The powerful enemy is the corporations that finance congressional and presidential campaigns, the corporations in control of our privatized government. This is the same enemy that charges the American people a billion dollars per week to send their children to fight a criminal war against the children of Iraq.

Our struggle is the struggle against those who say "support our troops" while turning their backs on returning veterans. It is rather comfortable to say support the troops while keeping their reality in Iraq a mystery.

Support the troops by waving flags and slapping yellow ribbons on the bumpers of SUVs. Support the troops while they are killing their brothers and sisters in Iraq--meanwhile, hiding the flag-draped coffins some of them are coming home in, and keeping the horror of their wounds out of the public's view.

We struggle against those who create terrorism through the spread of hunger and poverty, so they can spread war and reap the profits. We struggle against those who invade and occupy a land for its resources, and then call its people terrorists for refusing to be conquered.

This "terrorism" in Iraq is in reality a fight for freedom and self-determination. It is by twisting the concept of this legitimate struggle into the concept of terrorism, with help from the corporate media, that our puppet government further creates resentment and racism against the oppressed to further its conquest. It is by means of this imperial conquest that a small terrorist network is turned into a global terrorist mentality.

No longer able to rely on the rhetoric of the Cold War, the corporate warmongers need this global terrorism to justify the spread of its empire. So the war we oppose is the war waged by corporations on the billions of people around the world who live in utter misery.

We fight an enemy that can only be made powerful through the systematic exploitation of natural resources and through the constant and systematic poisoning of the environment across the world. This enemy does not need war to spread death and destruction.

We fight a system that feeds on poverty and lack of options to fill the ranks of its imperialist military.

The United States of America is the only superpower on earth--a nation rich and powerful beyond anything ever seen or heard of in history. There is no reason why everyone in this nation should not live a comfortable and stable life. Yet more than 40 million people live without health insurance. The public school system is overcrowded and failing, but to get help from the government, public schools must open their doors to military recruiters.

(ASSIGNED TASK): Please reproduce the antiwar speech text word for word from "We fight an" up to and including "death and destruction.".

(RECORDED INFORMATION):

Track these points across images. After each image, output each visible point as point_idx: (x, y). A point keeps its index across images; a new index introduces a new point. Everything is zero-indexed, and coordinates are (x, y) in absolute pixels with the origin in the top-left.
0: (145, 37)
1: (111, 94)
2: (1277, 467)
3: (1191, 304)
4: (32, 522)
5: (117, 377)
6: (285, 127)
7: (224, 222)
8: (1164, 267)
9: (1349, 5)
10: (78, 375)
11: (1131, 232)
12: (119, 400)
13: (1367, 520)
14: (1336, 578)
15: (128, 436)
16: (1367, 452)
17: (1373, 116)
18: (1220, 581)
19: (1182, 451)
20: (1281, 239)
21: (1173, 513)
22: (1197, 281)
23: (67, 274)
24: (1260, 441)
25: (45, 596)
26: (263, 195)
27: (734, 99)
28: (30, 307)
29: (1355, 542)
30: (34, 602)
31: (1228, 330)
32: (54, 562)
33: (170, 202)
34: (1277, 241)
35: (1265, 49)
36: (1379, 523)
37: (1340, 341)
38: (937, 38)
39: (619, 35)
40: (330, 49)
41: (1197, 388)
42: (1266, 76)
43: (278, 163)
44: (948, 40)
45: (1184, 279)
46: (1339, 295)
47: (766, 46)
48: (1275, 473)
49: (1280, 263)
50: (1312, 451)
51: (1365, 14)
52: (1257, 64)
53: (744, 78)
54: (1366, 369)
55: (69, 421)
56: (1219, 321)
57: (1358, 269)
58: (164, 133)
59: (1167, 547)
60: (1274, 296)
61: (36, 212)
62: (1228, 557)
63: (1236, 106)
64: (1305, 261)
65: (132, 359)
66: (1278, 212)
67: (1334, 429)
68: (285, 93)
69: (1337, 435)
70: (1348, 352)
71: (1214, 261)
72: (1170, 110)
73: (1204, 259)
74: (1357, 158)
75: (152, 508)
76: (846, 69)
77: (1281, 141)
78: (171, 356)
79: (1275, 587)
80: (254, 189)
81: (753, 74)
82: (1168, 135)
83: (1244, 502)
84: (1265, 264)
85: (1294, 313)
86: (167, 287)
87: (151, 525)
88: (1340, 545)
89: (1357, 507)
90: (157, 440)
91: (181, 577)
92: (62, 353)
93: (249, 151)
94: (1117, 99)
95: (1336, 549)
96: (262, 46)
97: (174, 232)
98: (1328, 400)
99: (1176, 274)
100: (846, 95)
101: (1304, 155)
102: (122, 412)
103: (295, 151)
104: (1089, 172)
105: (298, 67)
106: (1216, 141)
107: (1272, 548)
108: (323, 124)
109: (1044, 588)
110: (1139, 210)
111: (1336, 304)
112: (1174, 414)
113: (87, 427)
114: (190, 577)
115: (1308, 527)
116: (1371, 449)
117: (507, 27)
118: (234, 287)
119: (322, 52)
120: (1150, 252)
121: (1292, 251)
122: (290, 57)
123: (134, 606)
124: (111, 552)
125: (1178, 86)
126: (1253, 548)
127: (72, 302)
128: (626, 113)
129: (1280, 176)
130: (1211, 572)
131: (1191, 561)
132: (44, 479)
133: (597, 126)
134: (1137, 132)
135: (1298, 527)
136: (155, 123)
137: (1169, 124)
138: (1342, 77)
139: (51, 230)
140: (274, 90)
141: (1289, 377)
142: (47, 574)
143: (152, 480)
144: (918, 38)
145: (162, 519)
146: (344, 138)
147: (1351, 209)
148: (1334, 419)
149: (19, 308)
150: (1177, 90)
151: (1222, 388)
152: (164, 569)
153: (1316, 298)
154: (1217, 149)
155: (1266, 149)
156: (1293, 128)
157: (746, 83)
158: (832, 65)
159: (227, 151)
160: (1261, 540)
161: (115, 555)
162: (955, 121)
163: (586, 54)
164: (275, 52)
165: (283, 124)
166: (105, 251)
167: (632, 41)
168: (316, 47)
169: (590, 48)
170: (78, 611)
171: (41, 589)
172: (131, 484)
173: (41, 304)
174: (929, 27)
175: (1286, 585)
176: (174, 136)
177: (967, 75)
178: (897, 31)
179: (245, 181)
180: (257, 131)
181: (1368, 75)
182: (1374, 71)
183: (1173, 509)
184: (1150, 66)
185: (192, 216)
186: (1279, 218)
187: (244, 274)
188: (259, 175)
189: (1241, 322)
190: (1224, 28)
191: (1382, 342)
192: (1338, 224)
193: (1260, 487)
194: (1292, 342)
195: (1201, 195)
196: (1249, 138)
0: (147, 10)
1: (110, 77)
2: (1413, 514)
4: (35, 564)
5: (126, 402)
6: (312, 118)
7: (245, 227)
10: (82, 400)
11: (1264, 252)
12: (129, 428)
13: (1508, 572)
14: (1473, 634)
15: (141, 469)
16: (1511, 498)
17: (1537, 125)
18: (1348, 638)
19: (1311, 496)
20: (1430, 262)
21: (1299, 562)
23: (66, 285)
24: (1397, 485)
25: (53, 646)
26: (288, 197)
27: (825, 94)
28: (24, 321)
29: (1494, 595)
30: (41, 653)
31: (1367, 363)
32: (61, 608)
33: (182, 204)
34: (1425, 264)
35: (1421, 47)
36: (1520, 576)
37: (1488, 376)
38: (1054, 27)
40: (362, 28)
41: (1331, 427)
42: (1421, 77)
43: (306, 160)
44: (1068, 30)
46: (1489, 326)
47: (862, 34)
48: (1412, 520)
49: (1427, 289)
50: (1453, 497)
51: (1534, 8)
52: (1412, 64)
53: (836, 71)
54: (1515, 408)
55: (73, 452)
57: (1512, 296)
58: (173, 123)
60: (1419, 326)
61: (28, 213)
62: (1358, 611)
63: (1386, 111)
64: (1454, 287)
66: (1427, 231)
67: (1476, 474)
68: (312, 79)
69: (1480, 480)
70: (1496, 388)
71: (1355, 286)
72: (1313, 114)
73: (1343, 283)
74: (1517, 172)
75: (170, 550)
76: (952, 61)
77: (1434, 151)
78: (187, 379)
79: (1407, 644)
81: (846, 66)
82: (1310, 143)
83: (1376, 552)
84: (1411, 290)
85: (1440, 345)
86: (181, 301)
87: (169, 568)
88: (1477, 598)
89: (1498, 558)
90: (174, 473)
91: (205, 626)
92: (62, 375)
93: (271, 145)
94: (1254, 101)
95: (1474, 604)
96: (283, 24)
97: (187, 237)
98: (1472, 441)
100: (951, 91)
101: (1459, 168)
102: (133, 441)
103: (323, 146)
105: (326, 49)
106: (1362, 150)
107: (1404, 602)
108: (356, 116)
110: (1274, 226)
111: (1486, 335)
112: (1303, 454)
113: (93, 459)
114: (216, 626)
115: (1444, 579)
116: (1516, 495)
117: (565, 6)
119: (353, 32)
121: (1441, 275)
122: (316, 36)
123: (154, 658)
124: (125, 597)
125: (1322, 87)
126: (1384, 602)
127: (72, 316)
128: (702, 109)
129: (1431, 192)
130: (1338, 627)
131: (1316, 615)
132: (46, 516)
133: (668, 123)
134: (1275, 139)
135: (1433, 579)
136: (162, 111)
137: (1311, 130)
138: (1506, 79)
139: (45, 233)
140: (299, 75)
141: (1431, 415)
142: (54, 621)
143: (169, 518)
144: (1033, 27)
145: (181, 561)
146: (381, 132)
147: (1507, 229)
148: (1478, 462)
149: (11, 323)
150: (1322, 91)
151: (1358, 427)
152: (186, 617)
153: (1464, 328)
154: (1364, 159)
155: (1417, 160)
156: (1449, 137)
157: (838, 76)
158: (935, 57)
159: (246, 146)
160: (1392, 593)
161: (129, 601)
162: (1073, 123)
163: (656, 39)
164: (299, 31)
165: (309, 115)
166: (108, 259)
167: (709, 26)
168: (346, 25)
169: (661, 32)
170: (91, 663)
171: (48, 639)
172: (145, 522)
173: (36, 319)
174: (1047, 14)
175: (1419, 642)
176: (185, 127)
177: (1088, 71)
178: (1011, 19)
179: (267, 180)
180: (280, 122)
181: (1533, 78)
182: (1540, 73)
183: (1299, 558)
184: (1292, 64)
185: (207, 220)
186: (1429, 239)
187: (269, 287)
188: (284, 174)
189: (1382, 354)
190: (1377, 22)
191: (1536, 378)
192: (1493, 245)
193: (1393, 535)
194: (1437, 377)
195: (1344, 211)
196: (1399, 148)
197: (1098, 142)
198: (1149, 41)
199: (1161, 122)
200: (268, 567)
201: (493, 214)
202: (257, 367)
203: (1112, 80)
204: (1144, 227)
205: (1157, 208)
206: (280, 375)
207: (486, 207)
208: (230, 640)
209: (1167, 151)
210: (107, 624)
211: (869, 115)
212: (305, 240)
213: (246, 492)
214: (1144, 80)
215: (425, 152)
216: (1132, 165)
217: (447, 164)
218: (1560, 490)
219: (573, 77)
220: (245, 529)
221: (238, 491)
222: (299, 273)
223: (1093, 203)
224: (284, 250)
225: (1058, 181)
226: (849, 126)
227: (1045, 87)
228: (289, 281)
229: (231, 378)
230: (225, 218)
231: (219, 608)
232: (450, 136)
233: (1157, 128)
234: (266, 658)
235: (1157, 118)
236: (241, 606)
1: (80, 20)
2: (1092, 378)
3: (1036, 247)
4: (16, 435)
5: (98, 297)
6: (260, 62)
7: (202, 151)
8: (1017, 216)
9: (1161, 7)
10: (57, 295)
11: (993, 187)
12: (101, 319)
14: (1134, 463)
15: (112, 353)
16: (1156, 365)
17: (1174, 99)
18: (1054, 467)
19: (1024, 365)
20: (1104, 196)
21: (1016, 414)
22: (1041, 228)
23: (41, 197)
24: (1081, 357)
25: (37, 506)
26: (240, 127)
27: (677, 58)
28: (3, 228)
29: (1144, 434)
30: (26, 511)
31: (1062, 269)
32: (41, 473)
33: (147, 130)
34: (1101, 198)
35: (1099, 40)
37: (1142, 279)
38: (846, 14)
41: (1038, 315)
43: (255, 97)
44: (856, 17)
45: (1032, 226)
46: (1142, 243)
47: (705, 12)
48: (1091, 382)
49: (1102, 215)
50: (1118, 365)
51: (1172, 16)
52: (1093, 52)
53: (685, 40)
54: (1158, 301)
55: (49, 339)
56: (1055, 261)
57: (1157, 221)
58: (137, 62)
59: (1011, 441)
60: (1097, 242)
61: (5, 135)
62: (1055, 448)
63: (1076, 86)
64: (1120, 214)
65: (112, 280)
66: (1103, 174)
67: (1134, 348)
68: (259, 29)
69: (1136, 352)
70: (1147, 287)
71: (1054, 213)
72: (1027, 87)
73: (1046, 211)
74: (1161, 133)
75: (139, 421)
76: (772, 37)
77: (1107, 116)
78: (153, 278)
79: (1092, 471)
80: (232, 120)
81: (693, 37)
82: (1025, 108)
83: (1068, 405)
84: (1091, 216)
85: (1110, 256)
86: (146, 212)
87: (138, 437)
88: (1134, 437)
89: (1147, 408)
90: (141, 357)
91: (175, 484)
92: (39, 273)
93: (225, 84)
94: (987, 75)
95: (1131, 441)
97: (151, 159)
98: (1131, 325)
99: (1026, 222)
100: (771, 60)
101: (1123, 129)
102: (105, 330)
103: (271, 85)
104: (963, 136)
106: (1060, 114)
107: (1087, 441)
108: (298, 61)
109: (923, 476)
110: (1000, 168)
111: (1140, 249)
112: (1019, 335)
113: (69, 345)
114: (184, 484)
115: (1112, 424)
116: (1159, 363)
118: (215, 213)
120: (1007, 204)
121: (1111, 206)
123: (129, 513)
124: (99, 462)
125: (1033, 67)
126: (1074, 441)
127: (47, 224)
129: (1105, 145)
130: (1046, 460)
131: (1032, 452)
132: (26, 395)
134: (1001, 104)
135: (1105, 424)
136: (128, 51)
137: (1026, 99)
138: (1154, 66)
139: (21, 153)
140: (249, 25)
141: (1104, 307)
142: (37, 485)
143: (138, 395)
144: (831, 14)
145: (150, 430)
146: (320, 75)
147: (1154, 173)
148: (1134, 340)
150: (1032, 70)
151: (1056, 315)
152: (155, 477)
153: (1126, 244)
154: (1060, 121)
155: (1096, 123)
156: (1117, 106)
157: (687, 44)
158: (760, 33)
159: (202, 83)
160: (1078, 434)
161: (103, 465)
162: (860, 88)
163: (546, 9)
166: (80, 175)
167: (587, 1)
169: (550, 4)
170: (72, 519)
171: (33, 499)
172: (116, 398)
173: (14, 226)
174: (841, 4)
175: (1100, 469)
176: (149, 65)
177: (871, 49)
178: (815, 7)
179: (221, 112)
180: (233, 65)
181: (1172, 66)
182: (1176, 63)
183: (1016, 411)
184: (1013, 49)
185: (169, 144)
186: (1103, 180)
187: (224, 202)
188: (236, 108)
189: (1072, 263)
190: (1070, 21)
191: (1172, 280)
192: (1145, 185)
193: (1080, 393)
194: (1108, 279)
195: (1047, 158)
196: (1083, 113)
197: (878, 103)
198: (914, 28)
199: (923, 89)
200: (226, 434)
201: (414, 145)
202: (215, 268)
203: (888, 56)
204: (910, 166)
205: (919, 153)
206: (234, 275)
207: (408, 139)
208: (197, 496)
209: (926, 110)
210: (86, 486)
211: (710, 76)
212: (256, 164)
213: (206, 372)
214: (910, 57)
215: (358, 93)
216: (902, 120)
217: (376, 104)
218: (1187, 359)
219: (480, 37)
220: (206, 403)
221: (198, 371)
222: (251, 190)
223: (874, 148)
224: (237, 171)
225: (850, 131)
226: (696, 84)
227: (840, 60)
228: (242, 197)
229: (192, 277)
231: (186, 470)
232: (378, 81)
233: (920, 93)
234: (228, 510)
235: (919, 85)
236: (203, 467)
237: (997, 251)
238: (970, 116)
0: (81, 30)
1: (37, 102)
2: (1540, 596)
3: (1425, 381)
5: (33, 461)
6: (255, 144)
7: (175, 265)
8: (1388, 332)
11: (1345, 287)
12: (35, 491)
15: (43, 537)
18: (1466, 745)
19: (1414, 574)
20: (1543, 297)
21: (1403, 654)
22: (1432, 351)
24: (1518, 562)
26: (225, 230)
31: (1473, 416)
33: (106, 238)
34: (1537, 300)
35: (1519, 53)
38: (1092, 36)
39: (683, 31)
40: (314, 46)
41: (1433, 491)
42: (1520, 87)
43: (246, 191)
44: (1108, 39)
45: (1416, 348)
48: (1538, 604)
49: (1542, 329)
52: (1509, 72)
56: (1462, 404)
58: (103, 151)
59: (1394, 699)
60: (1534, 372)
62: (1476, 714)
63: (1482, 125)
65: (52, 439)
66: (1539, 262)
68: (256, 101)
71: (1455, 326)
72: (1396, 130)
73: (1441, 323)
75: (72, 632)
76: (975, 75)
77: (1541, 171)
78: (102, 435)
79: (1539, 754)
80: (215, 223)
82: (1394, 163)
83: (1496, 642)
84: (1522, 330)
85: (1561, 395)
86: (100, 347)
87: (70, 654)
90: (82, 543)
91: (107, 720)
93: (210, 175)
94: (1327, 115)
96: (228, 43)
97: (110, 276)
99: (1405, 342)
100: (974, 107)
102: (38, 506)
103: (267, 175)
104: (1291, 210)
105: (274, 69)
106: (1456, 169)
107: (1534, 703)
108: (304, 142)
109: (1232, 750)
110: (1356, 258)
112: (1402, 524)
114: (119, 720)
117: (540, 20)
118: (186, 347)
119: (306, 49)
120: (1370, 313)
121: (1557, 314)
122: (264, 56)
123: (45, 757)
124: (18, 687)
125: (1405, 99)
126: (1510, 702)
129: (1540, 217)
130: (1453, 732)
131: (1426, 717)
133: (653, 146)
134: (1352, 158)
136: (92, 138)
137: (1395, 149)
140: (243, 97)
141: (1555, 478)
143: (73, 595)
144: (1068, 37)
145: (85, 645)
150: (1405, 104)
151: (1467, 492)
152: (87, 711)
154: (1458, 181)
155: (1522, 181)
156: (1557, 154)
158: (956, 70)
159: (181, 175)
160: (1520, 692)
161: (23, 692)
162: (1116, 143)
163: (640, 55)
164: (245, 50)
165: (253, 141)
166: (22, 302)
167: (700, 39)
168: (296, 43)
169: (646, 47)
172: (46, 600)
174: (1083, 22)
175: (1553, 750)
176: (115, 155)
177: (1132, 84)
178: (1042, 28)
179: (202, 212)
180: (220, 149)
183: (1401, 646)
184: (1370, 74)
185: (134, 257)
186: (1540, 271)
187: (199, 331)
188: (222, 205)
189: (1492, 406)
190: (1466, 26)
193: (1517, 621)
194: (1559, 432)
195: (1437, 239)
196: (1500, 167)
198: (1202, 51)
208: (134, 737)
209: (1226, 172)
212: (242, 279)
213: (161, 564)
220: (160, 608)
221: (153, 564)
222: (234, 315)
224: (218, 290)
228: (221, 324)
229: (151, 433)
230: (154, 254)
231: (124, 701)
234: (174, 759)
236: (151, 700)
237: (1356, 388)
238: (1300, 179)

(ANSWER BOX):
We fight an enemy that can only be made powerful through the systematic exploitation of natural resources and through the constant and systematic poisoning of the environment across the world. This enemy does not need war to spread death and destruction.